Telecom Bill Lowers Consumers Cable BillsEdit

Source Tim Murphy's web site from June 8, 2006

Washington, - Americans spend an average of 170 minutes a day watching television, but have few options when it comes to in-home video programming services. The House of Representatives today passed the landmark Communications, Opportunity, Promotion, and Enhancement (COPE) Act, that will help bring more cable TV and Internet choices to consumers and expand broadband services to more rural areas.

“When people buy cell phones, they have many options to choose from,” said Congressman Murphy. “Wireless phone competition led to better technology, improved customer services, and a variety of payment plans for consumers. A few years ago, cell phones were as big as a land-line home phone, now they can be as small as a credit card. This legislation will lead to similar innovations and service choices in cable television, and drive down prices at the same time

“Sophisticated technology now allows video, voice, and data services to be transmitted quickly. Five years ago, one could never imagine using your computer as your main telephone at home, now millions enjoy VoIP services. As consumers are offered more options to choose from, broadband services and other new technology will spread faster to more areas, including those in rural areas.”

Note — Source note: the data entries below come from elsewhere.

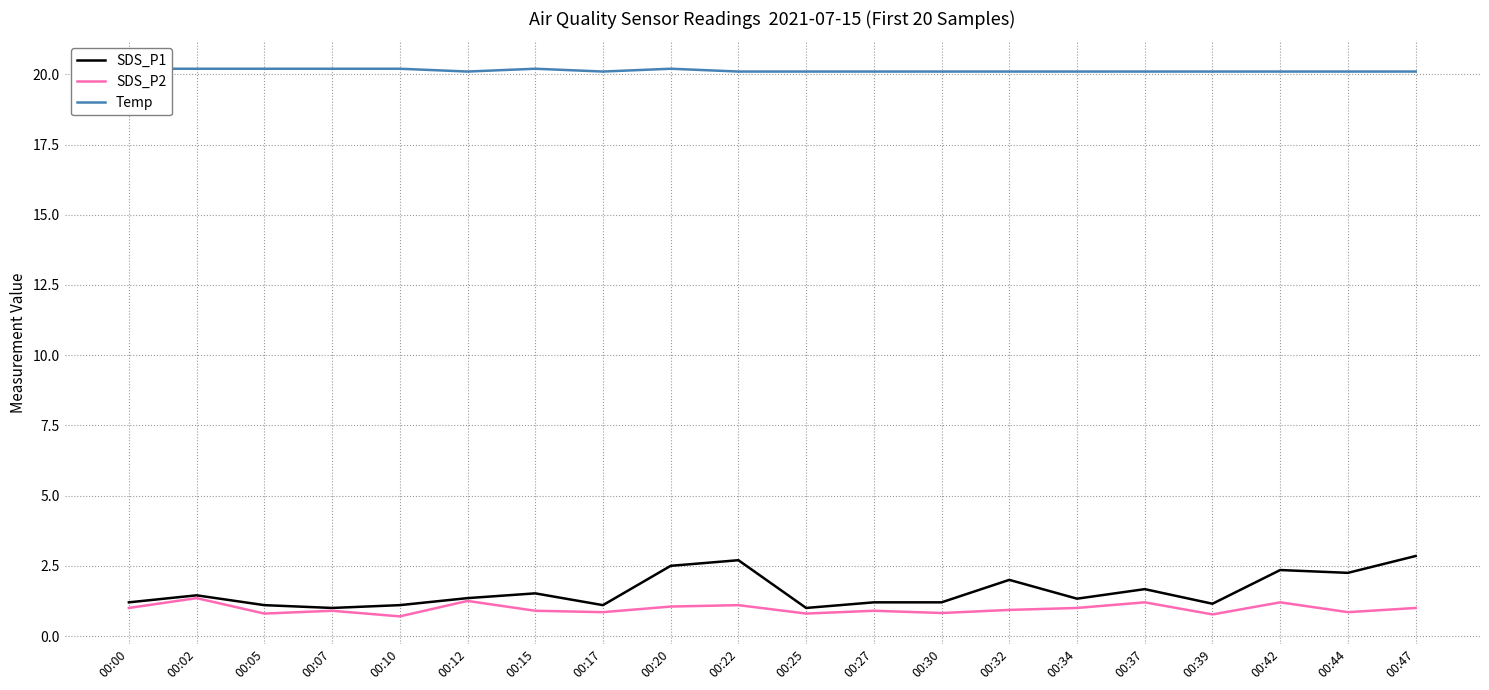

What is the difference between the second highest and minimum values in the Temp series?

0.1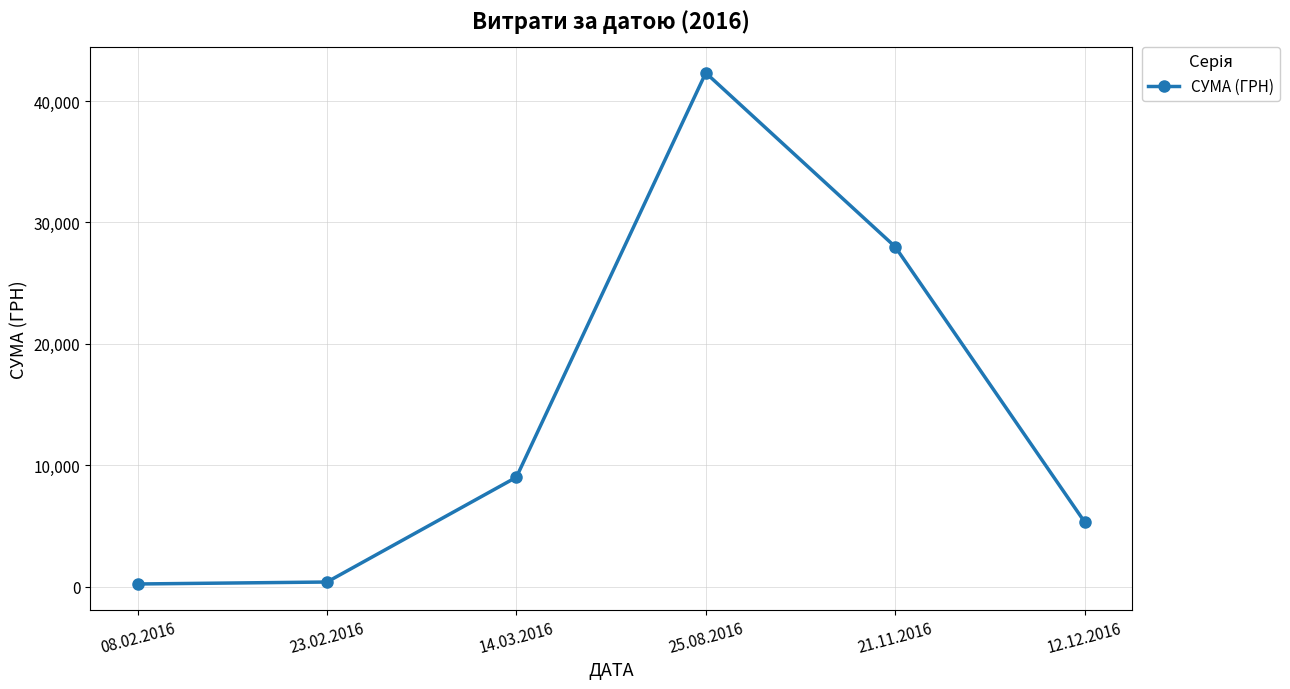

Between 25.08.2016 and 12.12.2016, which is larger?

25.08.2016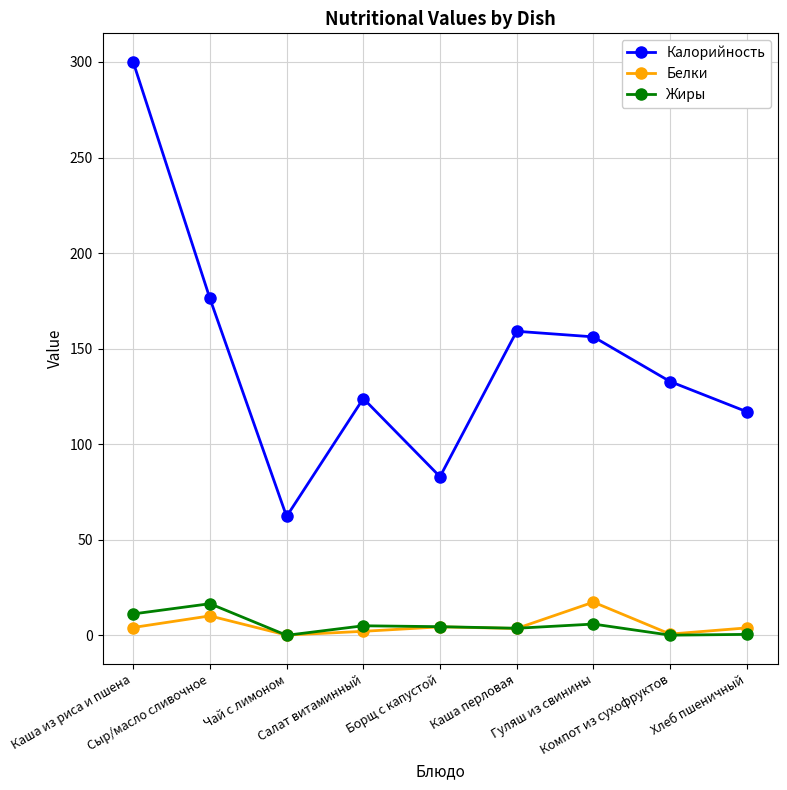

Does the chart have visible grid lines?

Yes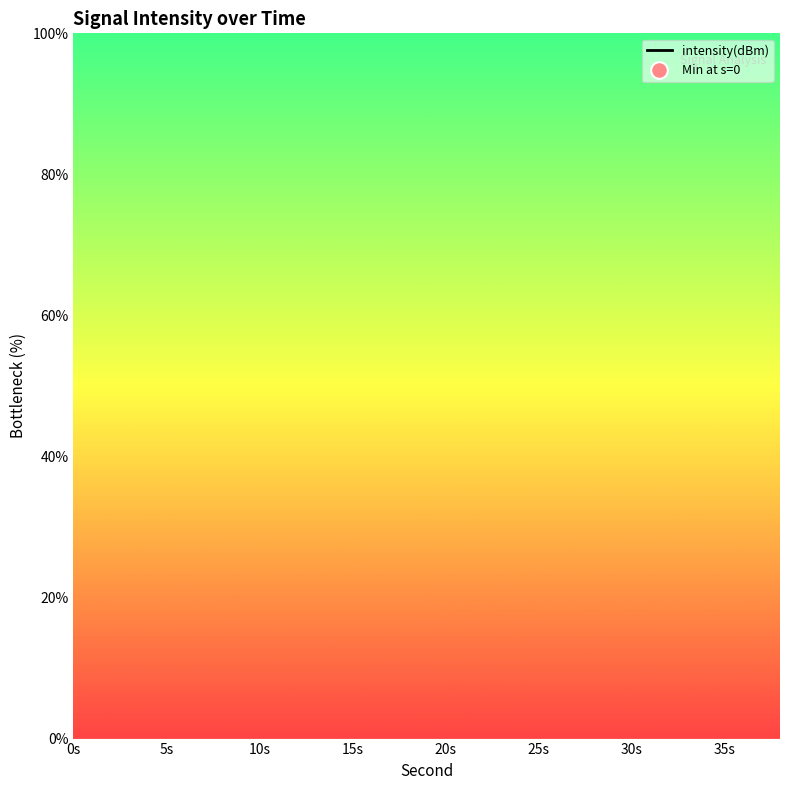

Does the chart have visible grid lines?

No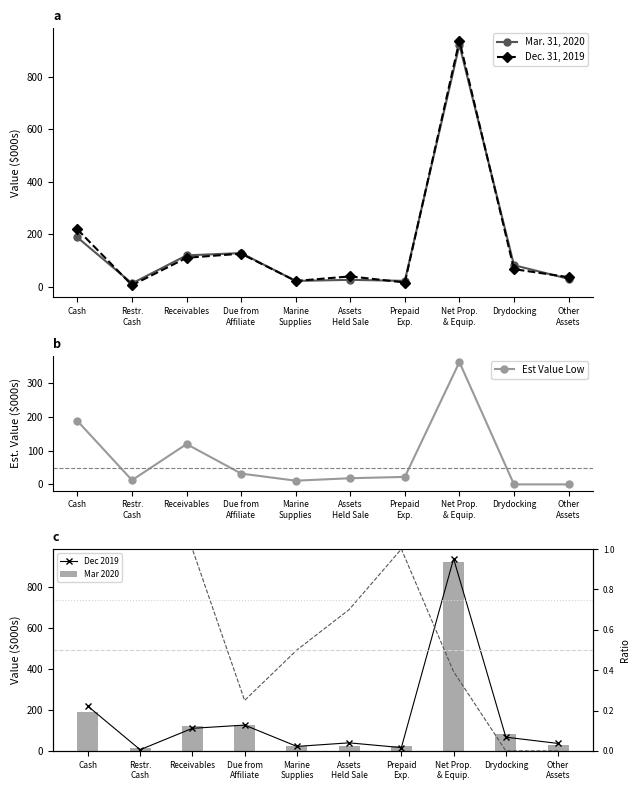

Is it true that Mar. 31, 2020 equals 46.0 at Drydocking?

False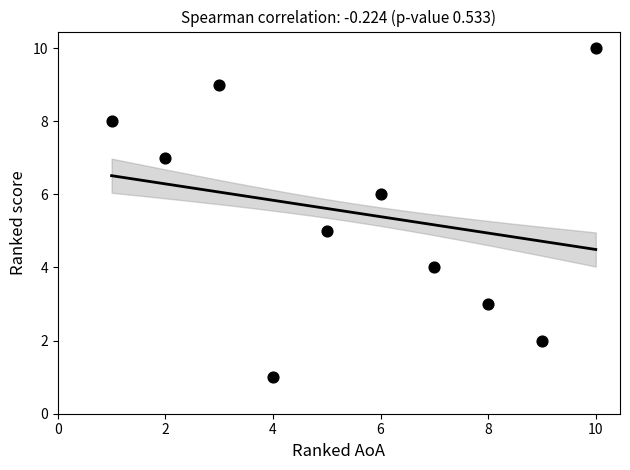

What is the average X value?

6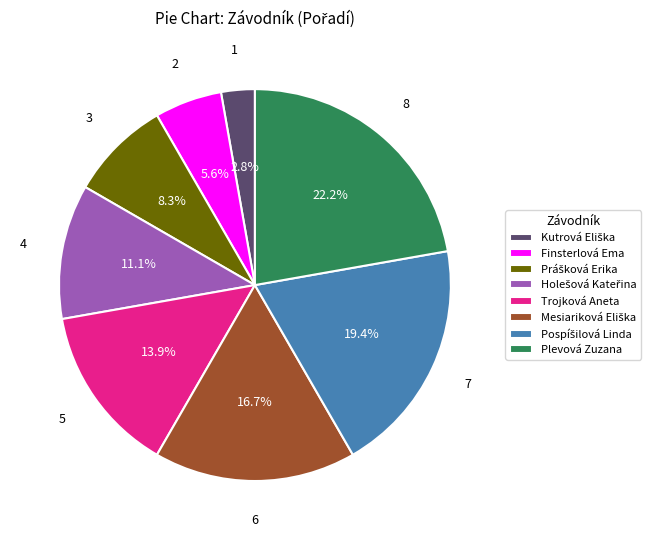

Count the number of slices in the pie.

8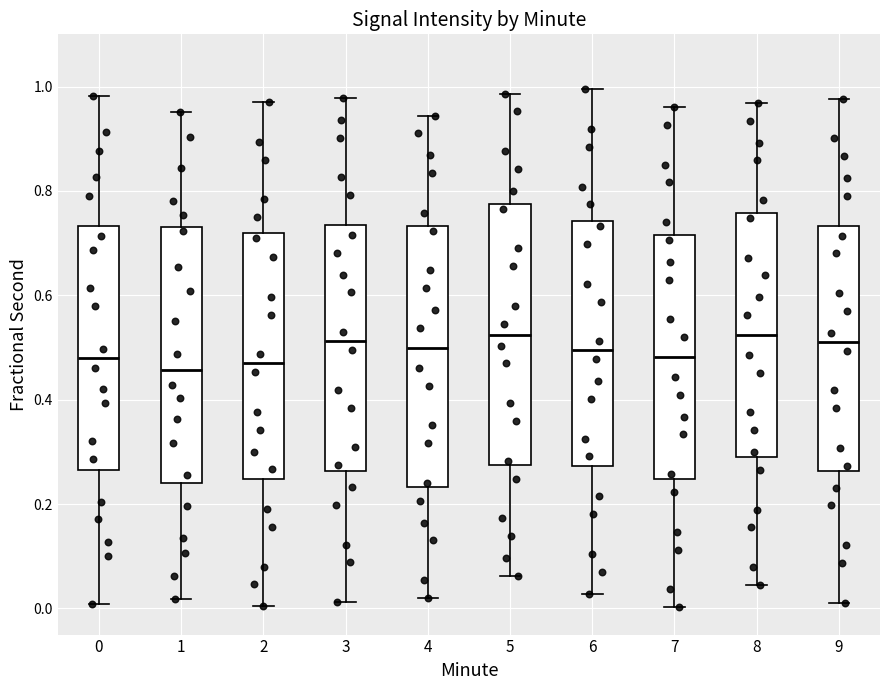

Where is the lower edge of the box at x = 2 on the y-axis? The values are not printed on the chart, so give them approximately, as read against the axis.

0.24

During floor debate, Congressman engaged House Energy and Commerce Chairman Joe Barton (TX-6) in a discussion ensuring local towns and municipalities would still be able to collect fees from cable companies.

“This legislation also protects local municipalities who receive money from cable companies to install cable lines on public property,” Murphy concluded. “Many localities rely on these rights-of-way fees as part of their annual budget. Today’s bill ensures they will not lose any of this money.”